In the old days, if you wanted to become insanely knowledgeable about something like that, you basically had to be insane — you had to travel around the world, finding other people who were sufficiently crazy to know everything there was to know about that. That would have been so hard to do, dependent on sheer luck, that it kept the numbers of those people down.
But now you can be a kid in a town in the backwoods of Brazil, and you can wake up one morning and say, “I want to know everything about stainless steel sports watches from the 1950s,” and if you really applied yourself, to the internet, at the end of the year you would have the equivalent of a master’s degree in this tiny pointless field. I’ve totally met lots of people who have the equivalent of that degree.

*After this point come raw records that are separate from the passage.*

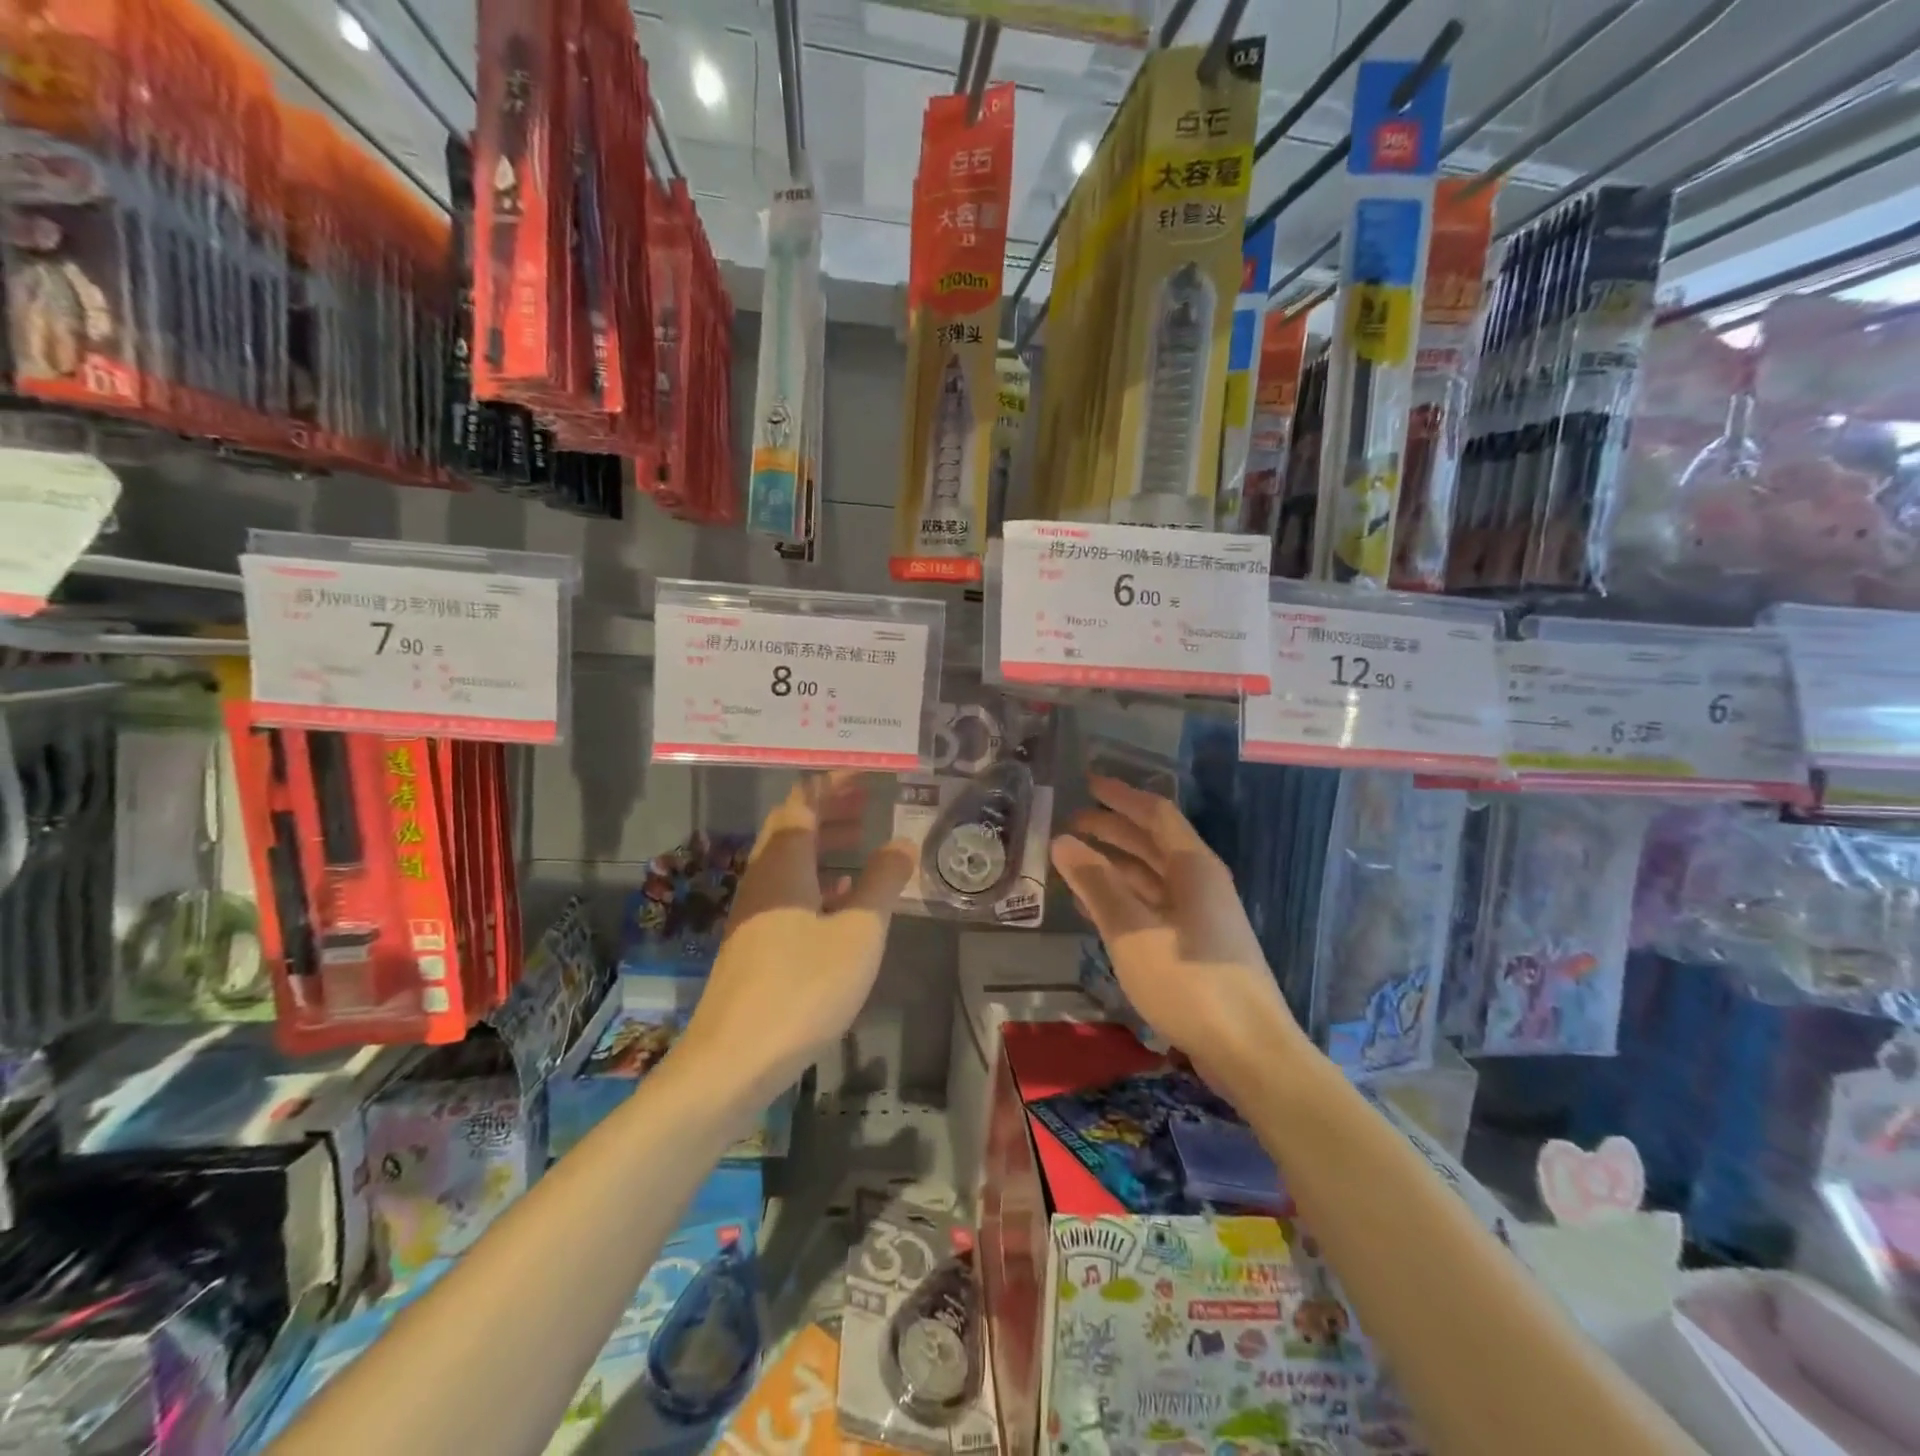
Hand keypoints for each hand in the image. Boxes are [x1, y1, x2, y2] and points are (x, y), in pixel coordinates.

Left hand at [681, 774, 915, 1094]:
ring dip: (823, 842)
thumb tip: (902, 841)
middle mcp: (763, 877)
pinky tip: (841, 897)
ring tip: (862, 840)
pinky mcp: (753, 940)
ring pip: (789, 859)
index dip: (833, 782)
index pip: (804, 801)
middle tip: (868, 801)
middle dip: (829, 807)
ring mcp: (753, 910)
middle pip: (792, 825)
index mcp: (784, 863)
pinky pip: (786, 890)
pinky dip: (816, 878)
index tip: (867, 773)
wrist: (733, 1061)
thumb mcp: (859, 932)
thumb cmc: (803, 988)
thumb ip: (883, 882)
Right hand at [1051, 776, 1307, 1098]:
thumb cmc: (1189, 982)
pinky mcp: (1198, 945)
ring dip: (1116, 865)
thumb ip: (1096, 884)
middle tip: (1073, 824)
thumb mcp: (1132, 931)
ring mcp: (1202, 915)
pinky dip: (1126, 898)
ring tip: (1076, 863)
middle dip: (1114, 829)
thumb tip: (1063, 841)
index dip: (1121, 796)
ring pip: (1153, 877)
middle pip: (1153, 842)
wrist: (1251, 1051)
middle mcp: (1201, 882)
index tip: (1088, 784)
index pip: (1155, 813)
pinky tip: (1098, 909)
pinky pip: (1155, 906)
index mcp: (1193, 867)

I never wanted to be a collector of anything; I just wanted to pointlessly know really a lot about one thing
My friend Doug Coupland recently tweeted something to the effect that he was once again trying to get into Facebook but he said, “It’s like Twitter but with mandatory homework.” That might be another good way to describe it. With Twitter you’re just there; everybody else is just there. And its appeal to me is the lack of structure and the lack of — there’s this kind of democratization that I think is absent with more structured forms of social media.
Now, last week, 30 years ago? What’s the difference? What does it matter? It’s all there on YouTube. And so I find myself discovering things like a decade late, or I discover things before very many people have found them. It’s atemporal. It’s just all over the long calendar, and that’s going to make things different. But that’s been going on for a long time.